ワーグナーは舞台をみずに音楽だけ聴いても情景がわかるよう、100種ものライト・モティーフ(動機)を作り、それを全曲にちりばめた。
たとえば〈ジークフリートの動機〉〈眠りの動機〉〈不機嫌の動機〉〈呪いの動機〉〈死の動機〉〈愛の決心の動機〉などである。
これらの全部でなくてもよいから、せめて30でも40でも暗記すれば、知っている動機が出てくるたびに懐かしく、たのしく、筋がよくわかる。
動機をおぼえるのは「指環」のハイライト盤を聴くにかぎる。
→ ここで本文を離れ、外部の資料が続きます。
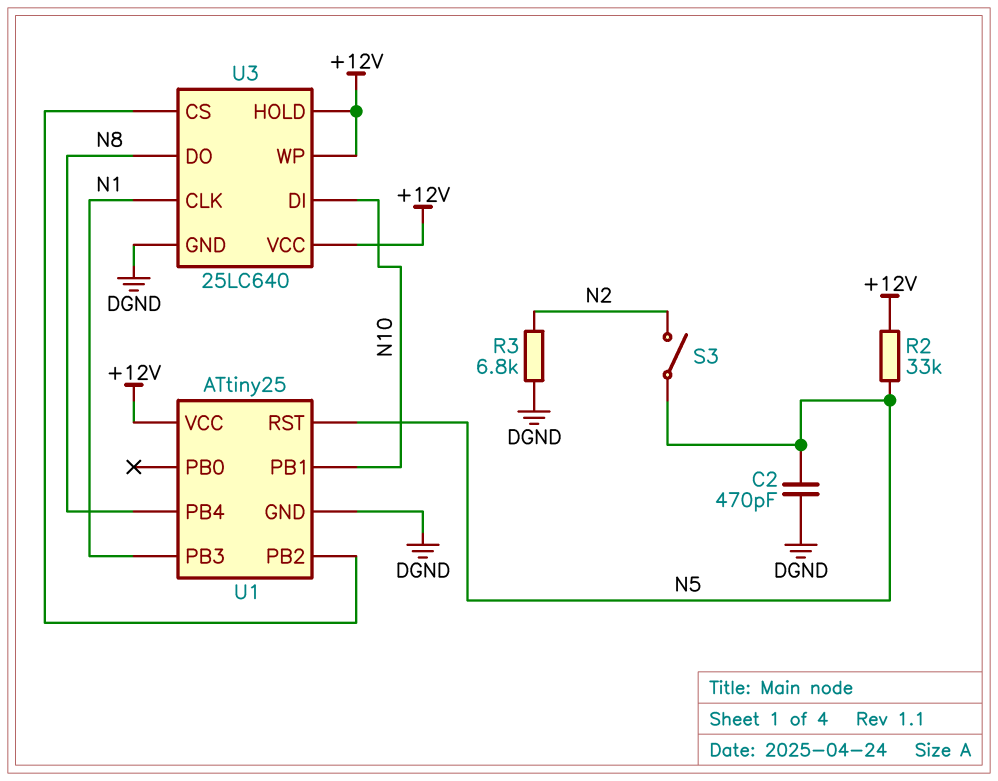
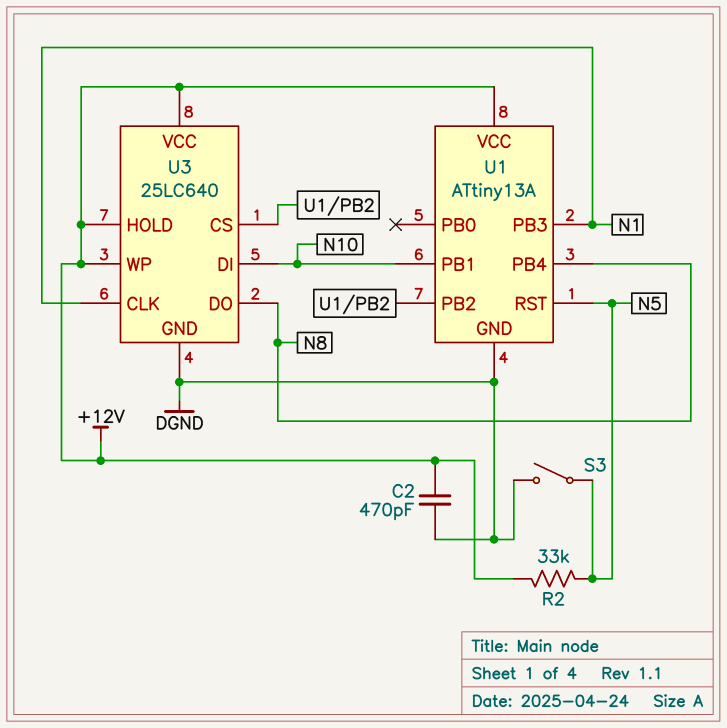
C2: 470pF (DGND, N5) -> 470pF (+12V, DGND)
R3: 6.8k (DGND, N2) -> none
S3: switch (N2, N5) -> switch (DGND, N5)
U1: ATtiny25 -> ATtiny13A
セル指揮クリーヴランド管弦楽団がベストだ。
聴きどころ全6曲が舞台の進行順にオーケストラだけで演奏されており、これを耳にタコができるくらい聴きまくるとよい。
セルのワーグナーは、ドイツの指揮者たちと違って、ドイツ・ロマン主義の伝統や因習などワーグナー演奏につきものの、一切の虚飾や無駄を排し、曲の核心に真っ向から鋭い刃物で切り込んでいくものである。
1968年、セルの晩年の録音なので、老熟した芸風がよくあらわれており、フルトヴェングラーやクレンペラーのようなドイツ的な演奏とは対照的に、現代風に明快に表現している。
ドイツ風のワーグナーに慣れた耳には異質に聴こえるかもしれないが、これはこれで現代のひとつの解釈として受容できる。
これらの中では、堂々とした表現の「ジークフリートの葬送行進曲」やセルのリズム感覚の素晴らしさが示されたスケールの大きい「ワルキューレの騎行」が特に見事だ。